Resources Co-Chair Jay Ramras, R-Fairbanks, said he was concerned about oil dropping from $60 to $35 and producers buying every available credit: What, he asked, would the state’s fiscal exposure be?
Marks said credits you buy can be used for no more than 20 percent of your tax liability. Credits a company earns can be used for 100 percent of its own tax liability.
Rep. Harry Crawford, D-Anchorage, said he was concerned about the big producers, as the only market, forcing down the price on credits. In that scenario, he said, they would get the benefit and the state would still be on the hook for 100 percent of the value. He suggested that the state should also be willing to buy at a certain level so major producers didn’t get too much of a windfall. Marks said there may be some interesting things that can be considered as the bill evolves.
Several legislators had concerns about the state taking a bath on credits if prices dropped and there was discussion about the state buying back at a certain level. The tax division’s Wilson said she thought the concept of transferable credits was to keep the state out of the process. If the state steps into the process, she said, maybe a refundable credit would be the simplest way. She said she didn’t see any value to the state in being a middleman.
Tax-free allowanceMarks said small fields pay little or no tax under the present system and the administration believes this should continue as marginal field development will generate economic benefits. The $73 million tax-free allowance is based on a model of $40 per barrel at the wellhead and 5,000 barrels per day paying no tax.
Marks said the department has been asked if thousands of companies wouldn’t come in to take advantage of the $73 million. He said the department believes the companies would come in and take a look at targets like the Nenana basin: “We think this is a good thing.” The department believes companies would look for new targets to take advantage of the allowance.

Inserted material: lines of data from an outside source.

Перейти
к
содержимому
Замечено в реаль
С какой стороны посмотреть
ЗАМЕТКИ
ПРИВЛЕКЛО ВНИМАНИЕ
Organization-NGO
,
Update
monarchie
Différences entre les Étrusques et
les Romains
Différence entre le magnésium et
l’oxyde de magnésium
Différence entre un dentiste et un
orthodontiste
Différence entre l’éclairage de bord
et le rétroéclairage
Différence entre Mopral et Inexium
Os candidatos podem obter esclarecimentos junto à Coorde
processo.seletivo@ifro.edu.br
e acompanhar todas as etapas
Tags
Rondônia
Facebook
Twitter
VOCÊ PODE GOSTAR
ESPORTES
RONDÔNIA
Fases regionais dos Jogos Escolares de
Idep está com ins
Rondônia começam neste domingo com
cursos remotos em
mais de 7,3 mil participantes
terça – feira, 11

Given the goal to consider treatment for small fields, 5,000 barrels per day is a judgment call, Marks said. Kerr-McGee and Pioneer came to the North Slope under a system where they wouldn’t pay on 20,000 bpd; now they will pay on the last 15,000 bpd, he said.

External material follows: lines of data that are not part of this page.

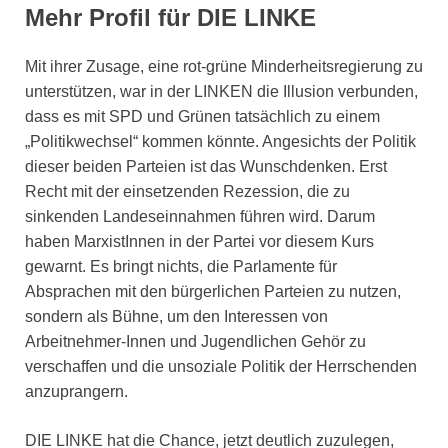
Mehr Profil für DIE LINKE
Mit ihrer Zusage, eine rot-grüne Minderheitsregierung zu
unterstützen, war in der LINKEN die Illusion verbunden,
dass es mit SPD und Grünen tatsächlich zu einem
„Politikwechsel“ kommen könnte. Angesichts der Politik
dieser beiden Parteien ist das Wunschdenken. Erst
Recht mit der einsetzenden Rezession, die zu
sinkenden Landeseinnahmen führen wird. Darum
haben MarxistInnen in der Partei vor diesem Kurs
gewarnt. Es bringt nichts, die Parlamente für
Absprachen mit den bürgerlichen Parteien zu nutzen,
sondern als Bühne, um den Interessen von
Arbeitnehmer-Innen und Jugendlichen Gehör zu
verschaffen und die unsoziale Politik der Herrschenden
anzuprangern.
DIE LINKE hat die Chance, jetzt deutlich zuzulegen,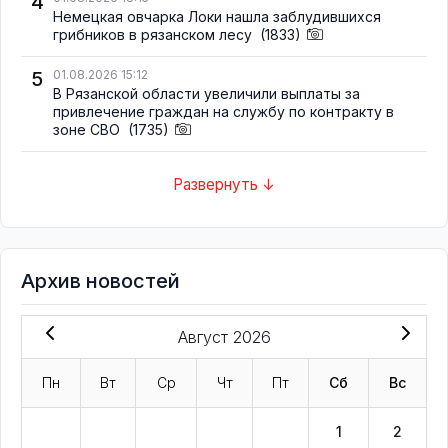
4
Немецкая овчарка Локи нашла заблудившихся
грибников в рязанском лесу
(1833)
5
01.08.2026 15:12
В Рязанской области увеличили выплаты за
привлечение граждан на службу по контракту в
зоне СВО
(1735)
Развернуть ↓
Архив новостей
Август 2026
Пн
Вт
Ср
Чт
Пт
Сб
Вс
1
2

Gara said he was concerned that with the tax credit and the $73 million allowance in the bill benefits companies like BP that you shouldn’t be trying to benefit.
Marks said that relatively this will help small companies much more than big companies.
He said it also treated companies the same in terms of the tax code: different benefits to different companies in the tax code is an invitation for “monkey business,” Marks said. He also said that the benefits were factored into the tax rate.
Allowance up to $73 millionAt $40 per barrel Marks said the department expects seven companies will take the full deduction of $73 million annually — the first $73 million dollars pays no production tax — which at a 20 percent tax rate costs the state about $100 million a year.
Seaton asked how many full deductions the department expects to see at its current long-term forecast of $29.50 per barrel. Marks said less than seven, maybe five at that rate.
Berkowitz asked what the cost would be if the allowance were applied today, and Marks said $100 million a year.
Berkowitz asked who would get the bulk of the allowance and Marks said the seven biggest companies.
But smaller companies would benefit most, Marks said. Since companies pay no production tax on the first $73 million, the main beneficiaries would be smaller companies, who likely would pay no production tax, Marks said.
LeDoux asked about the possibility of doing something that would benefit only smaller companies.
Marks said you could, but that would lead to stresses between new and old companies. If you’re BP looking at a small field and you don’t get the allowance and someone else does, that puts BP at a competitive disadvantage. A level playing field and uniform treatment is the goal, Marks said.